Das ist kein unübliches Verfahren in der Türkei: Gerichte können zu Beginn eines Verfahrens oder auch davor die Freilassung von Verdächtigen aus der Untersuchungshaft verfügen. Aus türkischen Behördenkreisen hieß es, die Freilassung sei „vollständig nach rechtsstaatlichen Prinzipien“ erfolgt. „Es hat keinerlei politische Einmischung gegeben.“ Gabriel hatte zwei Mal geheim den türkischen Präsidenten Recep Tayyip Erdogan getroffen, um eine Verfahrensbeschleunigung für Yücel zu erzielen. In Berlin sagte Gabriel: „Ich kann Ihnen versichern, es gibt keine Verabredungen, Gegenleistungen, oder, wie manche das nennen, Deals in diesem Zusammenhang.“

Erleichterung bei der Bundesregierung

Bundeskanzlerin Merkel sagte mit Blick auf Yücel in Berlin: „Ich freue mich natürlich für ihn, ich freue mich für seine Frau und die Familie, die ja ein sehr, sehr schwieriges Jahr der Trennung aushalten mussten“. Bundespräsident Frank-Walter Steinmeier äußerte die Hoffnung, dass die Freilassung „Bedingungen schafft, die zu einer Verbesserung der deutsch-türkischen Beziehungen führen“.

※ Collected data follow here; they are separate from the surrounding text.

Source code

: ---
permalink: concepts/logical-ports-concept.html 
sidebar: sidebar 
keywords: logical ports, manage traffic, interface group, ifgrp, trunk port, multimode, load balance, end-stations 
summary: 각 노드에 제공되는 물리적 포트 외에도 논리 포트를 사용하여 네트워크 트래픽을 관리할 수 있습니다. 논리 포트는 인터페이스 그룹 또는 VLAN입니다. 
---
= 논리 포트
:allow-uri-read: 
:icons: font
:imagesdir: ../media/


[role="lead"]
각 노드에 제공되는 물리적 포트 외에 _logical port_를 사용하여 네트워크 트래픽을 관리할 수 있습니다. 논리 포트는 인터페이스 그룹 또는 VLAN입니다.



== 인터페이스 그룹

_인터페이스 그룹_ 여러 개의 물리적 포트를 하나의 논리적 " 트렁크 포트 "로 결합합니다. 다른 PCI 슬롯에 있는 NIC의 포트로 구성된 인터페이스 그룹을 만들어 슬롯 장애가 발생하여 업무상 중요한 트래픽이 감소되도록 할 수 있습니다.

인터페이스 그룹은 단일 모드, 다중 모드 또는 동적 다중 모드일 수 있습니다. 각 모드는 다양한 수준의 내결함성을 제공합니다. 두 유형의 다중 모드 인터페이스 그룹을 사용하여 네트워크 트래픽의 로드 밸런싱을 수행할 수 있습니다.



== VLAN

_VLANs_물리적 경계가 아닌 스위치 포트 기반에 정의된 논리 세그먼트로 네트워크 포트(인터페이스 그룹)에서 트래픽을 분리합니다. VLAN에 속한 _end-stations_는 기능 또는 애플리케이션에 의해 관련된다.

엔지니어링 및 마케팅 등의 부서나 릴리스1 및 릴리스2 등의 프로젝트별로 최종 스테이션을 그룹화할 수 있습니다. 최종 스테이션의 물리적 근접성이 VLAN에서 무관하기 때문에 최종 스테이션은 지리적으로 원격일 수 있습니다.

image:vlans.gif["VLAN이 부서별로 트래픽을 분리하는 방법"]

Ein Sprecher des Auswärtigen Amtes in Berlin sagte, es sei noch zu früh, um aus der Freilassung Schlussfolgerungen für das deutsch-türkische Verhältnis zu ziehen. Der Fall Yücel habe zwar eine besondere Bedeutung. Er sei aber „natürlich nicht das einzige Thema, wo es Dissonanzen gibt zwischen der Bundesregierung und der türkischen Regierung.“

Nach Angaben des Auswärtigen Amtes sitzen noch fünf Deutsche aus politischen Gründen in der Türkei in Haft. Ihre Namen werden aus Gründen des Persönlichkeitsschutzes nicht mitgeteilt. Die Bundesregierung fordert ihre Freilassung.

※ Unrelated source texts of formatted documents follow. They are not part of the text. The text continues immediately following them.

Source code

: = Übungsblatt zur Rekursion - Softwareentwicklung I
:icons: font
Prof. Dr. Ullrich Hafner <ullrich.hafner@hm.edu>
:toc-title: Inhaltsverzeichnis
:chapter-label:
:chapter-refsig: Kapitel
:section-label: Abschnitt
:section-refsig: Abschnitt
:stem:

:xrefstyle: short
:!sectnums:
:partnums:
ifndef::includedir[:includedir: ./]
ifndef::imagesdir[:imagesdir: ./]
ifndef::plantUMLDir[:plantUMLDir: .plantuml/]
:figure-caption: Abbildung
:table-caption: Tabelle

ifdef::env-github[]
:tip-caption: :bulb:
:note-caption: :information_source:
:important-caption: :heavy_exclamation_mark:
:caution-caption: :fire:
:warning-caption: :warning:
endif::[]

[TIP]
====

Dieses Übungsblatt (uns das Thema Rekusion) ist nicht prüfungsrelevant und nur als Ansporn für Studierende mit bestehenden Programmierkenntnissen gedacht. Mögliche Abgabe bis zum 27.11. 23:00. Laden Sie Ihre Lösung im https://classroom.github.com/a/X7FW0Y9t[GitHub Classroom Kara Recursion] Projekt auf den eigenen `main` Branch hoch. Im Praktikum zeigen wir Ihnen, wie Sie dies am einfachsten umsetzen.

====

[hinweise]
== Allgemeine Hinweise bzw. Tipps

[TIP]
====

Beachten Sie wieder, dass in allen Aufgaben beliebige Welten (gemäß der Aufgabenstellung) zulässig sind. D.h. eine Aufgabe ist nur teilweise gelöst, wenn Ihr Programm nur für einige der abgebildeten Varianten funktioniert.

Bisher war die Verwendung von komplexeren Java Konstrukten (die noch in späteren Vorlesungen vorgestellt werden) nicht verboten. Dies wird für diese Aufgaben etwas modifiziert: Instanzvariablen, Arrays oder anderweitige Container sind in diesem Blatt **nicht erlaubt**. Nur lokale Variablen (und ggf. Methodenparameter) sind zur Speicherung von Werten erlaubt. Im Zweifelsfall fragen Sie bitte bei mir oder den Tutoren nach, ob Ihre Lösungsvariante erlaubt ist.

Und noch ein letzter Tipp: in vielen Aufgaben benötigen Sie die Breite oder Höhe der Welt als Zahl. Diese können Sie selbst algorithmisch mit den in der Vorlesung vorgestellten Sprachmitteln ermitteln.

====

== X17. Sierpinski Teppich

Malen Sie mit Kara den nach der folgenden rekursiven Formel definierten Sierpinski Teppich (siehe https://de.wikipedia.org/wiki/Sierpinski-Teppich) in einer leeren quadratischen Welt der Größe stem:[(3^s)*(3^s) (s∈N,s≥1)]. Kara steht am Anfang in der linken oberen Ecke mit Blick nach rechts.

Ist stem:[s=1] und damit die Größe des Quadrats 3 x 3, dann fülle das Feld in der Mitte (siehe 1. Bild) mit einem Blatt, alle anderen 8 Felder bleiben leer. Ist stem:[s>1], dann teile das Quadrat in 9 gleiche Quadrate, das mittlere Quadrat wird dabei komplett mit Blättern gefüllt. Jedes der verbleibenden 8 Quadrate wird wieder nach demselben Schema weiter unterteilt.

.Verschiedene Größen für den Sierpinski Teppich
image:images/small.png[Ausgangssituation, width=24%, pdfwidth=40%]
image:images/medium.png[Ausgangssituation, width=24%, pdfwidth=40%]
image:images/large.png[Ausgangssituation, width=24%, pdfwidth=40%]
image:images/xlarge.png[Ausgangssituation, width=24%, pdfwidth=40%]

Der türkische Ministerpräsident Binali Yildirim sagte, die Beziehungen zu Deutschland seien auf dem Wege der Besserung. „Es scheint, dass heute einige Probleme in den deutsch-türkischen Beziehungen der letzten Zeit gelöst wurden“, zitierte ihn Anadolu. Yildirim nimmt derzeit an der Münchner Sicherheitskonferenz teil. Beide Seiten würden nun gemeinsam Schritte unternehmen, um ihre Beziehungen zu verbessern. „So Gott will, werden sie besser werden.“

Weitere Menschen in der Türkei aus politischen Gründen inhaftiert

Merkel erinnerte aber an die Menschen, die in der Türkei weiter aus politischen Gründen inhaftiert sind. „Wir wissen, dass es noch weitere, vielleicht nicht ganz so prominente Fälle von Menschen gibt, die in türkischen Gefängnissen sind. Und auch für sie erhoffen wir eine schnelle Behandlung der Rechtsverfahren und Rechtsstaatlichkeit.“

Unter den Inhaftierten sind auch viele Journalisten. So wurden am selben Tag, an dem Yücel freikam, die türkischen Journalisten Mehmet und Ahmed Altan sowie Nazli Ilicak zu lebenslanger Haft wegen angeblicher Nähe zu dem Prediger Gülen verurteilt. Der in den USA im Exil lebende Gülen wird von der türkischen Regierung für den Putschversuch von 2016 verantwortlich gemacht.